What is being asked =
Gather every line in the listing below that contains the word "consente", matching its case exactly.

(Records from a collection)
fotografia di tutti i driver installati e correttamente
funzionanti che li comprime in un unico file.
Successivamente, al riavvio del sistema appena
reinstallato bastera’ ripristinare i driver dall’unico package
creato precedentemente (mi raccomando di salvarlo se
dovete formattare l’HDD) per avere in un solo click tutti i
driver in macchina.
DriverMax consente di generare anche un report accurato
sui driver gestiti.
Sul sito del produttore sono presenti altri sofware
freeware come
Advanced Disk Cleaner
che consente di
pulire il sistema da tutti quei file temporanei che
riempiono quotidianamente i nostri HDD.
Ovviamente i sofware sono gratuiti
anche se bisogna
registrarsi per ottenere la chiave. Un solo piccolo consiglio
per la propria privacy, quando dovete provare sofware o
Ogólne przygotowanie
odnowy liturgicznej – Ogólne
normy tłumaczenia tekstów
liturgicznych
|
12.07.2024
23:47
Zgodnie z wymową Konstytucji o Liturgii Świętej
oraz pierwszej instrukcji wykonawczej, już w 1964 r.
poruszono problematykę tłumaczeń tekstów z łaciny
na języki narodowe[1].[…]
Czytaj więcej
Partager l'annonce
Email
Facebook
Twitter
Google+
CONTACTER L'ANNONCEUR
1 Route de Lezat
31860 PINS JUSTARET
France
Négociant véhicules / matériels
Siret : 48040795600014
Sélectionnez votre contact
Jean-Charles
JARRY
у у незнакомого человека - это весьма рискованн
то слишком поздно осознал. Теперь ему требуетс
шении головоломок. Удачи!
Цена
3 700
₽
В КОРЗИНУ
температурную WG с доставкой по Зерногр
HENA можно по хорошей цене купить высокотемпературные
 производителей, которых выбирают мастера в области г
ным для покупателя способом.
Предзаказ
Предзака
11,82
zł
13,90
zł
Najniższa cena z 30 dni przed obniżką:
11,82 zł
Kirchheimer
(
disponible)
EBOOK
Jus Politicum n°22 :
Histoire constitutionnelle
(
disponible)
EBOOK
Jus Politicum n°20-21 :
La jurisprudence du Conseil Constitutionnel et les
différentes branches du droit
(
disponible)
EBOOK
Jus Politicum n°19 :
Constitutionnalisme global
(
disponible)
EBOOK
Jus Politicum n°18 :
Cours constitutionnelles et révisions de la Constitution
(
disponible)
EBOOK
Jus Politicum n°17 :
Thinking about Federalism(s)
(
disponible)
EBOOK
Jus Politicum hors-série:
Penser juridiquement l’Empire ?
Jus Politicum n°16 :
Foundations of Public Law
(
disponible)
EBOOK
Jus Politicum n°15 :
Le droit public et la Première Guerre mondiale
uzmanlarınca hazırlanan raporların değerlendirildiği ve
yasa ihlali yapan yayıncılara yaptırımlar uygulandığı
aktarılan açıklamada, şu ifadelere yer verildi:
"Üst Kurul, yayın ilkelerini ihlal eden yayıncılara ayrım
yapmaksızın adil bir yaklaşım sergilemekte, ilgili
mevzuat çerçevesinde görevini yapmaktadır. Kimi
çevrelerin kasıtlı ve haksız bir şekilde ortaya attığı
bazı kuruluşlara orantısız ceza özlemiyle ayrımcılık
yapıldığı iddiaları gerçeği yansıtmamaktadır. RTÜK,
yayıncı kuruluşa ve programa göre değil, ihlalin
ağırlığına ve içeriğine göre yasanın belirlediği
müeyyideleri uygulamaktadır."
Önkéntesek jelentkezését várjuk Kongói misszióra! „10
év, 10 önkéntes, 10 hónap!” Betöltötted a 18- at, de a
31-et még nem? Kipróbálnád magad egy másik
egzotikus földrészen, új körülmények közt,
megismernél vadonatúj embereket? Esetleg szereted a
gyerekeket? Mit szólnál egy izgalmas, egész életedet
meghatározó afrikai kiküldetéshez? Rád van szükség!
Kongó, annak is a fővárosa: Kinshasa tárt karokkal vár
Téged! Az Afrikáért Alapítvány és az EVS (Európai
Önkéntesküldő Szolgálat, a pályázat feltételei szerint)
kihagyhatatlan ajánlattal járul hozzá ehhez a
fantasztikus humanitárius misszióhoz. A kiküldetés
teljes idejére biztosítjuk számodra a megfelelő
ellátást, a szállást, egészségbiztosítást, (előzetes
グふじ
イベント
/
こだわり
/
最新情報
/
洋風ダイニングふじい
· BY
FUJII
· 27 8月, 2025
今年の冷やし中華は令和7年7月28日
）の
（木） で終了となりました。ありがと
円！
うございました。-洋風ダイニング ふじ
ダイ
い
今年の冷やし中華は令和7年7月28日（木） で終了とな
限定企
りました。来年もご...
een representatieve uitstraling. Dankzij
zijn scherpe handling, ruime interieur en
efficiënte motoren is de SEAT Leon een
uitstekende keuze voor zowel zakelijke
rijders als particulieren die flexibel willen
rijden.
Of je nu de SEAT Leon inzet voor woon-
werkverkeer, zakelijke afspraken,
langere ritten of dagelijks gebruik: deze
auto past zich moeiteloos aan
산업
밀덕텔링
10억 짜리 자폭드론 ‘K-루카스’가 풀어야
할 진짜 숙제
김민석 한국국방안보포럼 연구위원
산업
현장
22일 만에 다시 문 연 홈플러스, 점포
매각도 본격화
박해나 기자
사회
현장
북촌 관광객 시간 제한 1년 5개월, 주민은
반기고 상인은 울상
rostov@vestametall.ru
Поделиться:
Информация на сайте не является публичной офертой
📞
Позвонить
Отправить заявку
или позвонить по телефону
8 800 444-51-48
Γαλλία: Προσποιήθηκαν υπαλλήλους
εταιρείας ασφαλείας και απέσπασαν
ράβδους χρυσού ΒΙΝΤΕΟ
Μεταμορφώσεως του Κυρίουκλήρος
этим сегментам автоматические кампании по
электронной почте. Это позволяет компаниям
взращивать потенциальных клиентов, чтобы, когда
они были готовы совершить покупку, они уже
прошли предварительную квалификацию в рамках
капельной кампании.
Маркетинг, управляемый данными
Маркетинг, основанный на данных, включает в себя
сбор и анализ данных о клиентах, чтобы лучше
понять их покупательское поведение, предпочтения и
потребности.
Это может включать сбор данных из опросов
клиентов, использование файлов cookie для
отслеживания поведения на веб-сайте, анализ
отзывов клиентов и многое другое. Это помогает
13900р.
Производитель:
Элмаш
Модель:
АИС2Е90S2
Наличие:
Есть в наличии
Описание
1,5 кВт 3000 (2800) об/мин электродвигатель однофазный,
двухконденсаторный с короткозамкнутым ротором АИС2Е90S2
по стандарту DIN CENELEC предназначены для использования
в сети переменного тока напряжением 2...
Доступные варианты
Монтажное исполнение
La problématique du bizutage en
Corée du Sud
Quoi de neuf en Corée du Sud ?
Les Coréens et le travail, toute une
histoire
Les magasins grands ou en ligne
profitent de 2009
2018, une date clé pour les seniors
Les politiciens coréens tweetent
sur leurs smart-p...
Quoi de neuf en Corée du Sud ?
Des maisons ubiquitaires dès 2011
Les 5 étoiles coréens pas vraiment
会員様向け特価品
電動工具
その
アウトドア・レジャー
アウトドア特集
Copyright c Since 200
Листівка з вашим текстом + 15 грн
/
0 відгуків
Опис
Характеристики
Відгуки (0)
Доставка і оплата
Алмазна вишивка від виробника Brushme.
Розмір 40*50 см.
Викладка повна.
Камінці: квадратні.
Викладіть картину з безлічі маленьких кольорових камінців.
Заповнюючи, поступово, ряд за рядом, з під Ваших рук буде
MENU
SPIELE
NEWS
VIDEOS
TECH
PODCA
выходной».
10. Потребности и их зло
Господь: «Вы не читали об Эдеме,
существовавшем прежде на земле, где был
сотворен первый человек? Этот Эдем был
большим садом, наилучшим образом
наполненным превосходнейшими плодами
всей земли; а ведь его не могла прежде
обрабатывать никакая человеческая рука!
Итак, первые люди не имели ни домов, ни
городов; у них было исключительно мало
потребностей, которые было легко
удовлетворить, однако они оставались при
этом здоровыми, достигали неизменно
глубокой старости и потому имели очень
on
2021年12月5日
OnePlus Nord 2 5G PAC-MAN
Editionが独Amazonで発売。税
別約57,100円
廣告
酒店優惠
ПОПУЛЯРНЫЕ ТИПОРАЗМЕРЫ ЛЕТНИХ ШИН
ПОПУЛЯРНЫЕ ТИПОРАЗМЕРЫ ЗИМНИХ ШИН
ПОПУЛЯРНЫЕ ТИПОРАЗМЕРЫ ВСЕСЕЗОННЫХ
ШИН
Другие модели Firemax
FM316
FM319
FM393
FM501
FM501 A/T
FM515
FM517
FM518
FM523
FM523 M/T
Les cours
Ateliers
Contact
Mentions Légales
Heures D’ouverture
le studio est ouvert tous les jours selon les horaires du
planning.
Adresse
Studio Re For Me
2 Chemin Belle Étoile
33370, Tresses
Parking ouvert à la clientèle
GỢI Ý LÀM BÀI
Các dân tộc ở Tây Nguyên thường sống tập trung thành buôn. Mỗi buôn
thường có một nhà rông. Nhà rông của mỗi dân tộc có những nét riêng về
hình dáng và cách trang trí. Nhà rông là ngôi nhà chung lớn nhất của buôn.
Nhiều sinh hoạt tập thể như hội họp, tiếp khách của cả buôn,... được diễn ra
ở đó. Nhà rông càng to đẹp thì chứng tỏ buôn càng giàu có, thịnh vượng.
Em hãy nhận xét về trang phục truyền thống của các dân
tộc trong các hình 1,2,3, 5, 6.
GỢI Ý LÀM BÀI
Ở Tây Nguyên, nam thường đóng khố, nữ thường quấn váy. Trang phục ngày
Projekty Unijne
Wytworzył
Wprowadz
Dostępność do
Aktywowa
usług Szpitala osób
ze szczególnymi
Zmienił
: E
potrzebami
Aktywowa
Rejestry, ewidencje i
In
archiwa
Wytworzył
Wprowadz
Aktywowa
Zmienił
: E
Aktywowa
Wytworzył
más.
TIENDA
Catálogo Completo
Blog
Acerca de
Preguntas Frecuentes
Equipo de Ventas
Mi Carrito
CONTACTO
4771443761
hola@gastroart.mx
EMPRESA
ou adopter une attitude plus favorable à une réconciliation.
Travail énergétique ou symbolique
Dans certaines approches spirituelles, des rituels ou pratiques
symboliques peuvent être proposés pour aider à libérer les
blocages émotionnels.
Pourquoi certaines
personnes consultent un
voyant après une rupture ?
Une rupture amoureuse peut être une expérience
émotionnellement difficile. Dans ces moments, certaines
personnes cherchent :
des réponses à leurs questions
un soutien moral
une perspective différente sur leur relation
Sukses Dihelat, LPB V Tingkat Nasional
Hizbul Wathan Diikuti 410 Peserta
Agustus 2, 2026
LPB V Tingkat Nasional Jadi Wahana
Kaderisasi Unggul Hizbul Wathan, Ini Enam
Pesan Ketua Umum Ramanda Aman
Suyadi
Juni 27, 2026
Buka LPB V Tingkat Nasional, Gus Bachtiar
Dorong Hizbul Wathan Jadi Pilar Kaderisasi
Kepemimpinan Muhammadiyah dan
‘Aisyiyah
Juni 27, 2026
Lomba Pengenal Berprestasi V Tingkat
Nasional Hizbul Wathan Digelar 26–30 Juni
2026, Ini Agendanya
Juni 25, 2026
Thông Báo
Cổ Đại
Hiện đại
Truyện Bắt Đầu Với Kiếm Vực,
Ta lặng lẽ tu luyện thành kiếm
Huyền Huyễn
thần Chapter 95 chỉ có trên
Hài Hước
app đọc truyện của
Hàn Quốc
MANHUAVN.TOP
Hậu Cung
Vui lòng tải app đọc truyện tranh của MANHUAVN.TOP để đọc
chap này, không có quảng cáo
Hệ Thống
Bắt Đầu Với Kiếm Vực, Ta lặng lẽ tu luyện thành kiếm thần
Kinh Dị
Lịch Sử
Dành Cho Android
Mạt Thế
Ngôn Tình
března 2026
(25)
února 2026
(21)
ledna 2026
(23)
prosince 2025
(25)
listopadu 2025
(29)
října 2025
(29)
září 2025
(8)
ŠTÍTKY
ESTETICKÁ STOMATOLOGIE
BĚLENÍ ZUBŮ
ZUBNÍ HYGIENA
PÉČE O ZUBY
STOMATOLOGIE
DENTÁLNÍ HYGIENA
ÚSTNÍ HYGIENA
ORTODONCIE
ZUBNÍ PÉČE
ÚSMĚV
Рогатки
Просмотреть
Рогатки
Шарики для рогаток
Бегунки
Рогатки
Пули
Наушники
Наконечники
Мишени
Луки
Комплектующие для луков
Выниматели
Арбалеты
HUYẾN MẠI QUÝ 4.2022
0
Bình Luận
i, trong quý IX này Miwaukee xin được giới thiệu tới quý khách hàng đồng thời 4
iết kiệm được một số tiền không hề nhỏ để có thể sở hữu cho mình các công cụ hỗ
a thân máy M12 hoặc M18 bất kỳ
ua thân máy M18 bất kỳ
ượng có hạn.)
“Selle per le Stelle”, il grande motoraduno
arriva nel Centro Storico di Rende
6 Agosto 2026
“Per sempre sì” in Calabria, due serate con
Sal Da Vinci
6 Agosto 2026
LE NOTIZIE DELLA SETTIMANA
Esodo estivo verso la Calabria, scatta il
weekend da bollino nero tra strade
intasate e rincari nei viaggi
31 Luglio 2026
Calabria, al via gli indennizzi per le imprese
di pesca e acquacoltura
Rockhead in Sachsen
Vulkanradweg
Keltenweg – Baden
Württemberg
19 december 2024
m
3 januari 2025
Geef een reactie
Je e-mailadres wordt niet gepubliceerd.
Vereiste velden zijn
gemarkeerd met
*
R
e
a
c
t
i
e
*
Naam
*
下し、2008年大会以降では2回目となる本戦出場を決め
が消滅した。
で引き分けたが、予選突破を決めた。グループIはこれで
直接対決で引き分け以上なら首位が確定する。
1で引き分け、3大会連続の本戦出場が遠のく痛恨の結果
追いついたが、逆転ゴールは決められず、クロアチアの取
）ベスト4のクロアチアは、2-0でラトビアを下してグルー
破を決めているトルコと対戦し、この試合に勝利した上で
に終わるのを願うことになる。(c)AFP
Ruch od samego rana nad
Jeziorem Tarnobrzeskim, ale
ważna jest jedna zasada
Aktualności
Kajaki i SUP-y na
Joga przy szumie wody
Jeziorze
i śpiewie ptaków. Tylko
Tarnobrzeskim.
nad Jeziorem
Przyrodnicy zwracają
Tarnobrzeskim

Answer space =
DriverMax consente di generare anche un report accurato
che consente di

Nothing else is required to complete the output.